The Q1 GDP numbers were worse-than-expected as market analysts had projected a marginal growth of 1% in the March quarter of 2022.
“The decrease in real GDP reflected decreases in private inventory investment, exports, federal government spending, and state and local government spending, while imports, which are a subtraction in the calculation of GDP, increased. Personal consumption expenditures (PCE), nonresidential fixed investment, and residential fixed investment increased,” says BEA.
The fall in private inventory investment, a measure of the value of the change in the physical volume of the inventories, was due to a decline in wholesale trade (mainly motor vehicles) and retail trade, leading to a drop in net exports and inventories. Within exports, a fall in nondurable goods was partly offset by an increase in "other" business services (mainly financial services).
The other reason for the drop in Q1 GDP was a decrease in the federal government spending, which was dented by a fall in defense spending on intermediate goods and services.
However, the rise in imports and increase in personal income indicated that the U.S. economy is on a recovery path. While the rise in imports was led by increases in durable goods (notably, nonfood and nonautomotive consumer goods), the increase in personal consumption expenditures (PCE) was led by growing demand for health care services in wake of the Covid-19 pandemic.
“The increase in PCE reflected an increase in services (led by health care) that was partly offset by a decrease in goods. Within goods, a decrease in nondurable goods (led by gasoline and other energy goods) was partly offset by an increase in durable goods (led by motor vehicles and parts). The increase in nonresidential fixed investment reflected increases in equipment and intellectual property products,” the BEA report adds.
On impact of Covid-19 pandemic, the Commerce Department’s report says that an increase in infections related to the Omicron variant resulted in continued restrictions and disruptions in the operations of establishments in some parts of the country. “Government assistance payments in the form of forgivable loans to businesses, grants to state and local governments, and social benefits to households all decreased as provisions of several federal programs expired or tapered off.”
“The full economic effects of the COVID-19 pandemic cannot be quantified in the GDP estimate for the first quarter because the impacts are generally embedded in source data and cannot be separately identified,” it says.
Is the U.S. economy heading towards recession?
The first-quarter U.S. GDP estimates show a sharp decline in growth from the previous quarter, but this does not mean that the economy is heading towards a recession. According to Moody’s Analytics report, recessions require a significant decline in economic activity and the reductions must be broad-based over a period of several months.
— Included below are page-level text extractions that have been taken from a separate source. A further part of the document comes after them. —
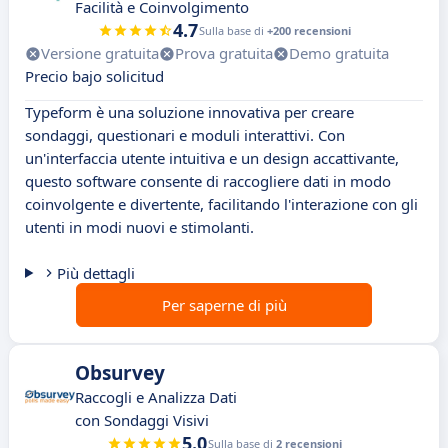
Facilità e Coinvolgimento
4.7
Sulla base di
+200 recensioni
Versione gratuita
Prova gratuita
Demo gratuita
Precio bajo solicitud
Typeform è una soluzione innovativa per creare
sondaggi, questionari e moduli interattivi. Con
un'interfaccia utente intuitiva e un design accattivante,
questo software consente di raccogliere dati in modo
coinvolgente e divertente, facilitando l'interazione con gli
utenti in modi nuovi e stimolanti.
Più dettagli
Per saperne di più
Obsurvey
Raccogli e Analizza Dati
con Sondaggi Visivi
5.0
Sulla base di
2 recensioni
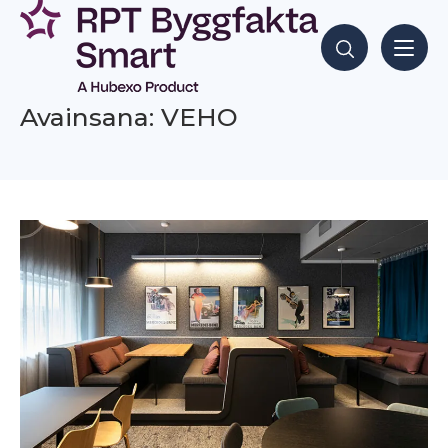
Siirry
sisältöön
Hae sisältöjä
Avainsana: VEHO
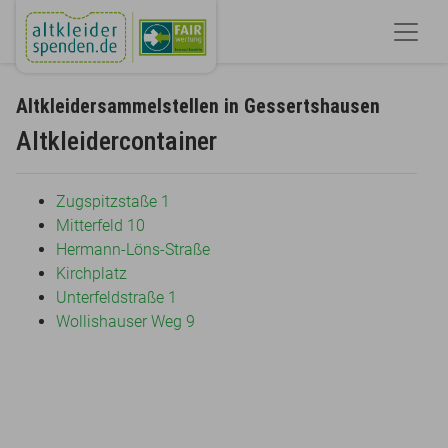
Altkleidersammelstellen in Gessertshausen
Altkleidercontainer
Zugspitzstaße 1
Mitterfeld 10
Hermann-Löns-Straße
Kirchplatz
Unterfeldstraße 1
Wollishauser Weg 9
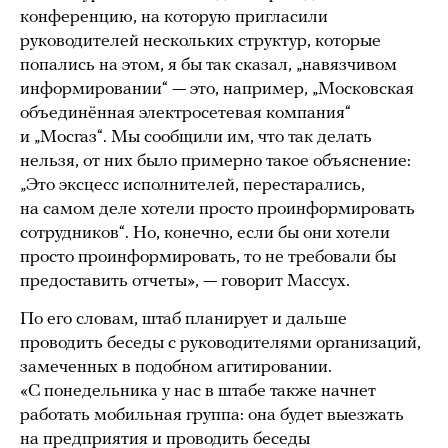
конференцию, на которую пригласили
руководителей нескольких структур, которые
попались на этом, я бы так сказал, „навязчивом
информировании“ — это, например, „Московская
объединённая электросетевая компания“
и „Мосгаз“. Мы сообщили им, что так делать
нельзя, от них было примерно такое объяснение:
„Это эксцесс исполнителей, перестарались,
на самом деле хотели просто проинформировать
сотрудников“. Но, конечно, если бы они хотели
просто проинформировать, то не требовали бы
предоставить отчеты», — говорит Массух.
По его словам, штаб планирует и дальше
проводить беседы с руководителями организаций,
замеченных в подобном агитировании.
«С понедельника у нас в штабе также начнет
работать мобильная группа: она будет выезжать
на предприятия и проводить беседы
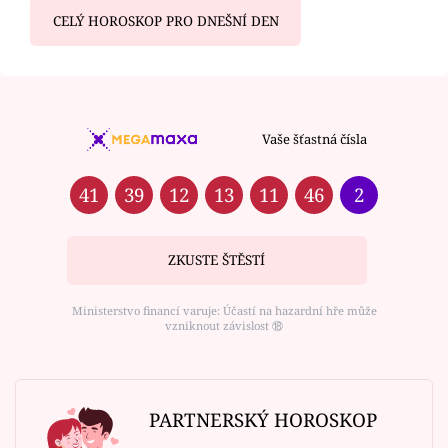
CELÝ HOROSKOP PRO DNEŠNÍ DEN
Vaše šťastná čísla
41
39
12
13
11
46
2
ZKUSTE ŠTĚSTÍ
Ministerstvo financí varuje: Účastí na hazardní hře může
vzniknout závislost ⑱
PARTNERSKÝ HOROSKOP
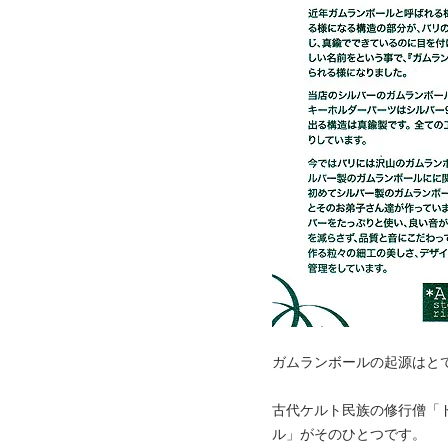
ガムランボールの起源はと
古代ケルト民族の修行僧「
ル」がそのひとつです。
The agency expects GDP to expand 3% in FY22, a deceleration from 5.7% growth in FY21.
“From the period of 1960 through the global financial crisis and ensuing recession, a quarterly contraction in GDP in the U.S. was always associated with a recession—either immediately preceding it or, of course, occurring in the midst of one. However, after the Great Recession, during the decades-long expansion from 2010 to 2020, there were three instances of quarterly contractions in real GDP: twice in 2011 and again in early 2014, that did not portend or represent an economic recession,” the report says.
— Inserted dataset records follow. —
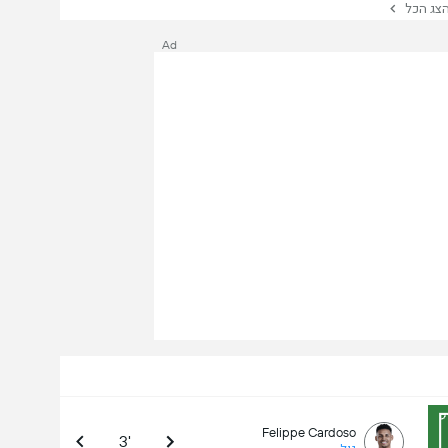
ג הכל
Ad
Felippe Cardoso
3'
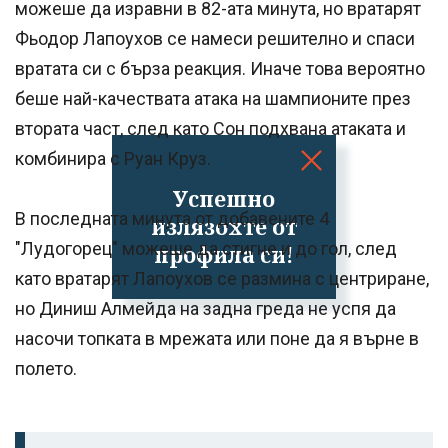
можеше да изравни в 82-ата минута, но вратарят
Фьодор Лапоухов се намеси решително и спаси
вратата си с бърза реакция. Иначе това вероятно
беше най-качествата атака на шампионите през
втората част, след като Сон подхвана атаката и
комбинира с Руан Круз.
Успешно
В последната минута от добавените 4
излязохте от
"Лудогорец" можеше да стигне и до гол, след
профила си!
като вратарят Лапоухов се размина с центриране,
но Диниш Алмейда на задна греда не успя да
насочи топката в мрежата или поне да я върне в
полето.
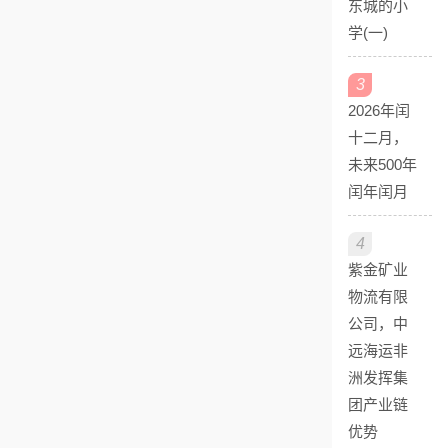
东城的小
学(一)
3
2026年闰
十二月，
未来500年
闰年闰月
4
紫金矿业
物流有限
公司，中
远海运非
洲发挥集
团产业链
优势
As per the report, the three quarterly contractions in GDP occurring between the global financial crisis and the Covid-19 pandemic occurred because of some combination of a widened trade deficit and the quarterly oscillations of the inventory build. However, consumption, the largest component of GDP, did not contract in those instances or in the first quarter of 2022.
The data showed that current-dollar personal income increased $268 billion in the first quarter, compared with an increase of $123.9 billion in the fourth quarter of FY21. Besides, disposable personal income increased $216.6 billion, or 4.8%, in the first quarter, compared with an increase of $20.1 billion, or 0.4%, in the fourth quarter.
Meanwhile, personal savings was $1.21 trillion in the first quarter, compared with $1.39 trillion in the fourth quarter. The personal saving rate—personal saving as a percentage of disposable personal income—was 6.6% in the first quarter, compared with 7.7% in the fourth quarter.